While Dean and I have most often subscribed to Waldorf and RIE parenting philosophies over the last few years, many Montessori principles have occasionally intersected. When I was pregnant with Noah, I came across a Montessori article suggesting the use of floor beds in lieu of cribs. While it sounded appealing and in-line with the kind of natural child-rearing methods that we were in interested in practicing, there was something all too alluring and well-ingrained about a crib-clad nursery. So, when my grandmother offered to buy one for Noah, I eagerly agreed.
But, there it stood. Alone. Empty. Noah didn't do much sleeping for two long years. It wasn't until shortly after he self-weaned just before his second birthday that he finally began banking some real quality shut-eye. Thus, the crib was really never used. We co-slept until Fern was born this past May when he eagerly self-weaned, again, into his very own toddler bed. And, co-sleeping for my husband and I (besides the no-sleeping part) was wonderfully enjoyable, so we never considered any other sleeping arrangement when our little Fern came along--she would be our new bed-buddy until she decided otherwise, too.
But, Fern has been a different baby and I cannot emphasize the different part enough. Fern sleeps. She sleeps naturally, peacefully, without any voodoo, tricks, or trying. She has slept that way since the day she was born and just last week she slept, entirely of her own volition, until the wee hours of the morning with no nursing wake-ups at all. For us, this is HUGE. After a few nights of this slumber-fest, Dean and I began to wonder if moving her from our bed and into a space of her own might mean really restful deep sleep for the whole entire family--after a v e r y l o n g three year hiatus. And, then I remembered the article that I had read so long ago (excerpt from The Joyful Child, Montessori from Birth to Three):
"Every child follows a unique timetable of learning to crawl to those things he has been looking at, so that he may finally handle them. This visual, followed by tactile, exploration is very important for many aspects of human development. If we provide a floor bed or mattress on the floor in a completely safe room—rather than a crib or playpen with bars—the child has a clear view of the surroundings and freedom to explore.
A bed should be one which the baby can get in and out of on his own as soon as he is ready to crawl. The first choice is an adult twin bed mattress on the floor. Besides being an aid to development, this arrangement does a lot to prevent the common problem of crying because of boredom or exhaustion.
It helps to think of this as a whole-room playpen with a baby gate at the doorway and to examine every nook and cranny for interest and safety. If the newborn is going to share a room with parents or siblings we can still provide a large, safe, and interesting environment.

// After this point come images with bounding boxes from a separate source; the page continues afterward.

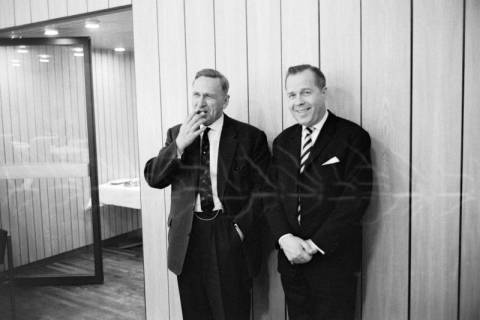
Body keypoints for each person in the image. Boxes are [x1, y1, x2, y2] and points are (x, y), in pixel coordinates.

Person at [144, 69, 270, 320]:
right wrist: (178, 145)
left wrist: (239, 230)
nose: (200, 103)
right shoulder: (177, 133)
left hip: (228, 231)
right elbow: (154, 179)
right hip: (188, 237)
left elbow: (264, 191)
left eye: (209, 96)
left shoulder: (249, 137)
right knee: (195, 312)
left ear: (225, 100)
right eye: (196, 95)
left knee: (231, 312)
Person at [265, 64, 372, 320]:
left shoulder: (352, 136)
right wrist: (284, 238)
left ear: (323, 92)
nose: (298, 102)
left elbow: (355, 199)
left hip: (333, 262)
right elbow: (270, 196)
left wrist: (313, 246)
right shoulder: (283, 142)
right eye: (291, 95)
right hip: (291, 261)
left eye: (306, 92)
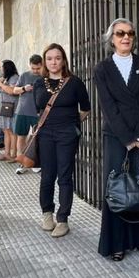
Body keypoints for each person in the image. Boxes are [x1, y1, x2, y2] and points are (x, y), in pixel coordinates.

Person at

Eventually he will explore the whole room with a gate at the door and then gradually move out into the baby-proofed and baby-interesting remainder of the house.

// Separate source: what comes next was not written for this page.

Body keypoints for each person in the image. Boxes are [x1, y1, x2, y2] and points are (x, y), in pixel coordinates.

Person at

These are the beginning stages of independence, concentration, movement, self-esteem, decision-making, and balanced, healthful development of body, mind, and spirit."
It couldn't have been better timing, because just this past weekend Fern began to crawl. So, out went the (unused) crib and down went the mattress, onto the floor. Last night was the second night of experimentation and both nights have been the most truly restful in recent memory. But, even more important than continued sleep success, I am moved by how something as simple as this has inspired me to envision the connection of space, sleep and play in a way that fosters independence, confidence and the true freedom to explore, imagine and learn. Because sleep had always been such an "issue" for Noah and us by default, the ability to fathom this kind of autonomous sleep/play environment always seemed beyond all of our abilities to imagine--his, as a sleepless infant and us, as his bewildered and super-exhausted parents. But, after only 9 months of co-sleeping, our little Fern was apparently ready and we recognized the signs.
When Dean and I awoke this morning to the sound of Noah and Fern playing together in their room just across the hall from ours, I nearly cried. Fern had woken, crawled from her bed, chosen a toy, and began to play alongside her brother. Just this afternoon, I peeked into the room to observe her in her new space alone--with eyes still sleepy from a long morning nap, she cooed as she lay gazing at the mobile above and rolling from side-to-side. A few moments later she crawled off of the bed and over to a basket of toys nearby and began playing.
It's bittersweet really, as all transitions in parenthood are. I thought that I would have her tiny soft body snuggled right beside mine much longer...the soft whispers of her deep sleeping breaths and her warm nose nuzzled close as she suckled at my breast. Last night as Dean and I crawled into our cold, empty, childless bed, I asked him if he thought we made the right decision and if he missed her as much as I did. Yes, and yes, he said.
It could all change at any time, I realize. Sleep, with kids, is elusive and something that is in constant flux. Noah still occasions our bed and I am sure Fern will too--and they are both welcome, anytime, always. But, nevertheless, I have spent the last day or so preparing the kid's room for the change--creating a low shelf with just a few simple objects that I will rotate weekly and ensuring that the space is inspiring, as well as, safe for independent unassisted exploration. There are still so many things that I need/want to add to Fernie's sleep nook--a mirror next to the bed, a homemade felt story board on the empty wall above the toys on the floor, framed pictures--but it's a start.